Another question is whether the psychological dispositions that are at the center of the “bottom-up” perspective could form the basis of new political cleavages. On the one hand, being affective dispositions, they are less cognitively demanding than operational ideologies and thus potentially more widespread. On the other hand, the psychological dispositions on which the “bottom-up” approach focuses are not really ideologies in any of the senses discussed at the beginning of this chapter. It is however plausible that these dispositions contribute to the psychological underpinnings of the value conflicts that lead to the tension between liberal and conservative ideologies.
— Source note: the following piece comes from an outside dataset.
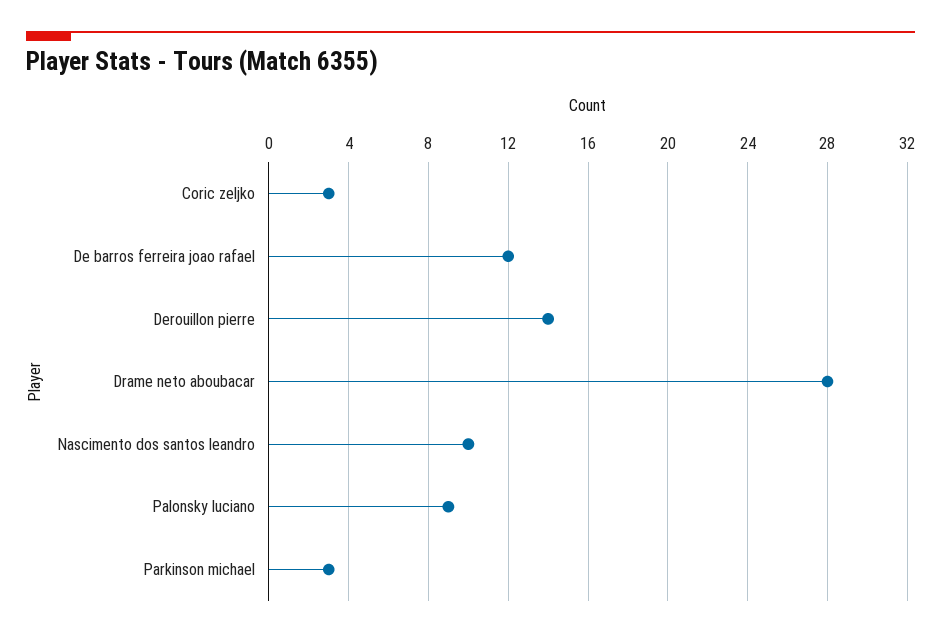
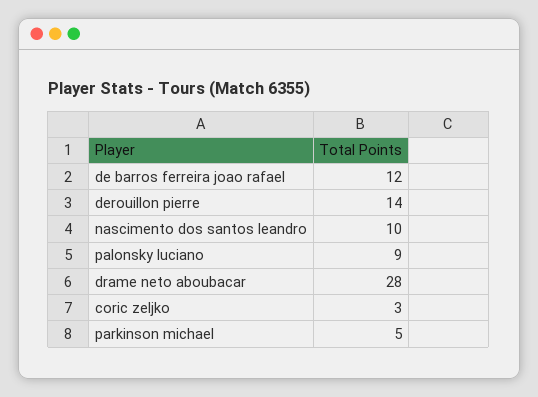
Parkinson michael: 3 -> 5

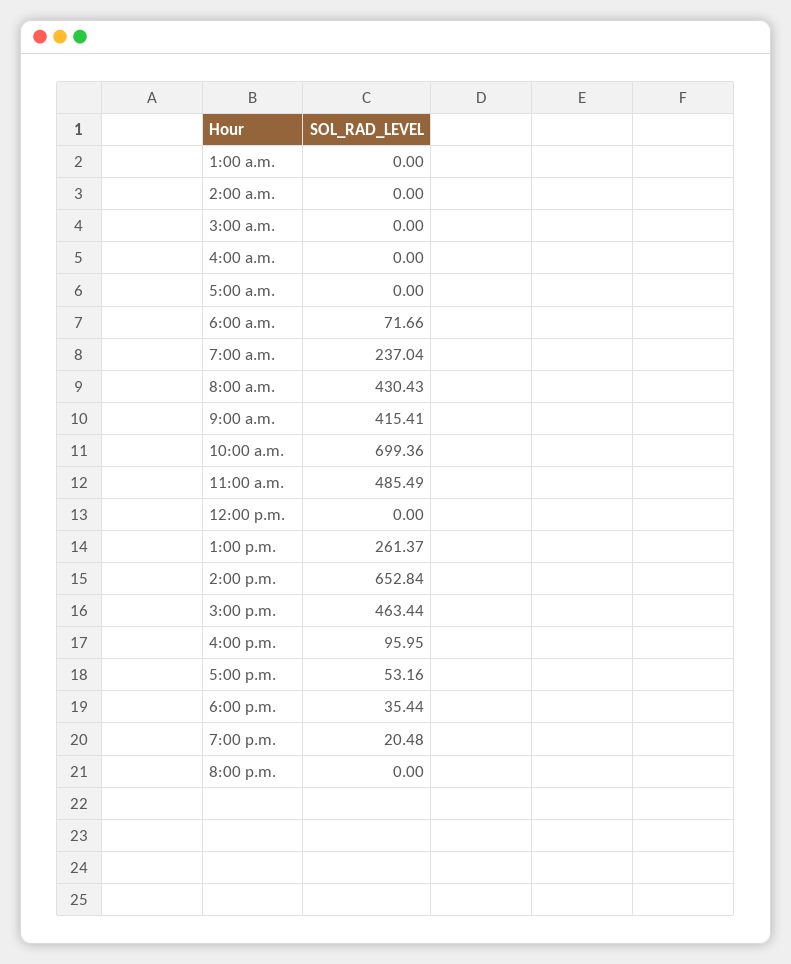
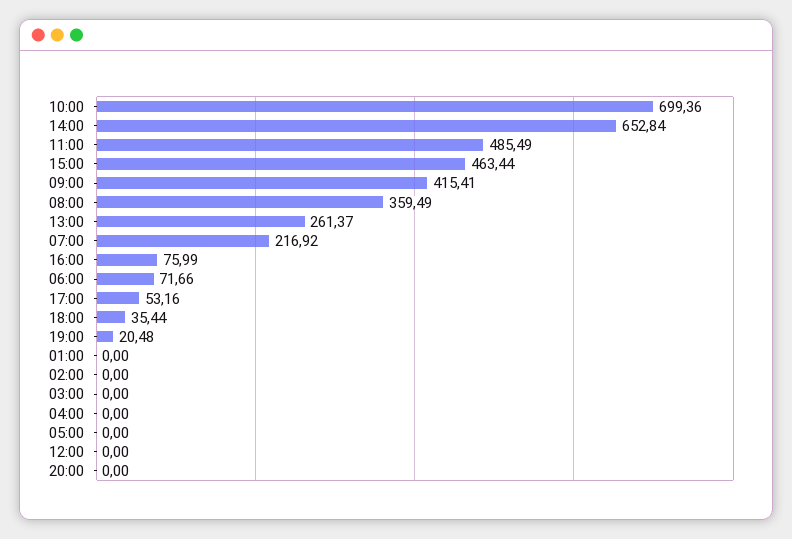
7:00 a.m.: 237.04 -> 216.92
8:00 a.m.: 430.43 -> 359.49
4:00 p.m.: 95.95 -> 75.99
The discussion so far focused on the possibility that ideological cleavages emerge at all. This leaves open the question about the content of potential ideological cleavages, provided that the conditions are met for their manifestation: If ideological cleavages substituted social cleavages, what would they be about? While inventive scholars will always try to demonstrate otherwise, it does not seem plausible that ideological cleavages will result in the emergence of something radically new. First, ideologies with mass appeal cannot be invented out of the blue, but take time to evolve, so that socialism, liberalism, conservatism, Christian democracy, etc. are likely here to stay. Second, the major issues of the day, inequality and immigration, are far from alien to the historical currents of ideology. Inequality has always been a foundational concern of socialism, and ethnic divisions, which are created or highlighted by immigration, have been exploited by right-wing nationalism since the beginning on the twentieth century. The new populist movements virulent in certain European countries and elsewhere are thus not much more than old wine in new bottles, while socialism may again become resurgent should the parties of the moderate left cease or undo their attempt to re-define themselves in terms of a “New Center” or a “Third Way.” The only genuinely new ideological current that has emerged in the last few decades is ecologism. Yet its electoral impact has remained limited, even though demands for fighting pollution and wildlife protection have often been picked up by the “traditional” political left or even addressed by supranational regulations. Whether further climate change lends new fervor to this movement remains a matter of future research.